In [4]: l1=[[1,2,3],[4,5,6],[7,8,9]]
In [5]: arr = np.array(l1)
In [6]: arr
Out[6]:
array([[1, 2, 3],
[4, 5, 6],
[7, 8, 9]])
tolist performs a thorough conversion to python base structures - not just lists, but also the numeric elements.
In [7]: arr.tolist()
Out[7]: [[1, 2, 3], [4, 5, 6], [7, 8, 9]]
list just converts the first dimension:
In [8]: list(arr)
Out[8]: [array([1, 2, 3]), array([4, 5, 6]), array([7, 8, 9])]
It's equivalent to this list comprehension:
In [9]: [a for a in arr]
Out[9]: [array([1, 2, 3]), array([4, 5, 6]), array([7, 8, 9])]
tolist is also faster.
As for your error
In [10]: list(arr).index([7,8,9])
---------------------------------------------------------------------------
ValueError Traceback (most recent call last)

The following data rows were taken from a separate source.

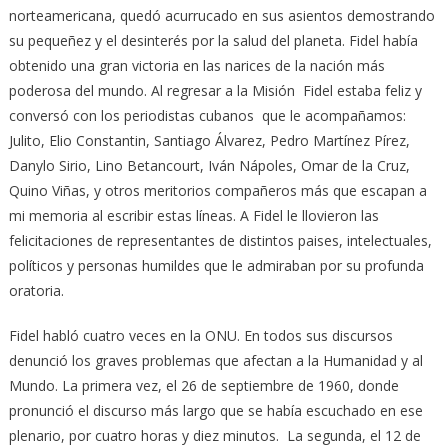
norteamericana, quedó acurrucado en sus asientos demostrando
su pequeñez y el desinterés por la salud del planeta. Fidel había
obtenido una gran victoria en las narices de la nación más
poderosa del mundo. Al regresar a la Misión Fidel estaba feliz y
conversó con los periodistas cubanos que le acompañamos:
Julito, Elio Constantin, Santiago Álvarez, Pedro Martínez Pírez,
Danylo Sirio, Lino Betancourt, Iván Nápoles, Omar de la Cruz,
Quino Viñas, y otros meritorios compañeros más que escapan a
mi memoria al escribir estas líneas. A Fidel le llovieron las
felicitaciones de representantes de distintos paises, intelectuales,
políticos y personas humildes que le admiraban por su profunda
oratoria.
Fidel habló cuatro veces en la ONU. En todos sus discursos
denunció los graves problemas que afectan a la Humanidad y al
Mundo. La primera vez, el 26 de septiembre de 1960, donde
pronunció el discurso más largo que se había escuchado en ese
plenario, por cuatro horas y diez minutos. La segunda, el 12 de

Input In [10], in <cell line: 1>()
----> 1 list(arr).index([7,8,9])
ValueError: The truth value of an array with more than one element is ambiguous. Use a.any() or a.all()
you have to understand how index works, and how == works for arrays.
index iterates through the elements of the list and applies an equality test, first with id and then with ==.
for the list of lists:
In [14]: [sublist==[7,8,9] for sublist in l1]
Out[14]: [False, False, True]
but for the list of arrays:
In [15]: [sublist==[7,8,9] for sublist in list(arr)]
Out[15]:
[array([False, False, False]),
array([False, False, False]),
array([ True, True, True])]
For lists == tests the whole lists, and returns a simple True/False. For arrays, the result is an element-wise test, producing multiple True/False. That's what the "ambiguity" error is all about.
l1. It is a list, but is it the list of lists that you expect?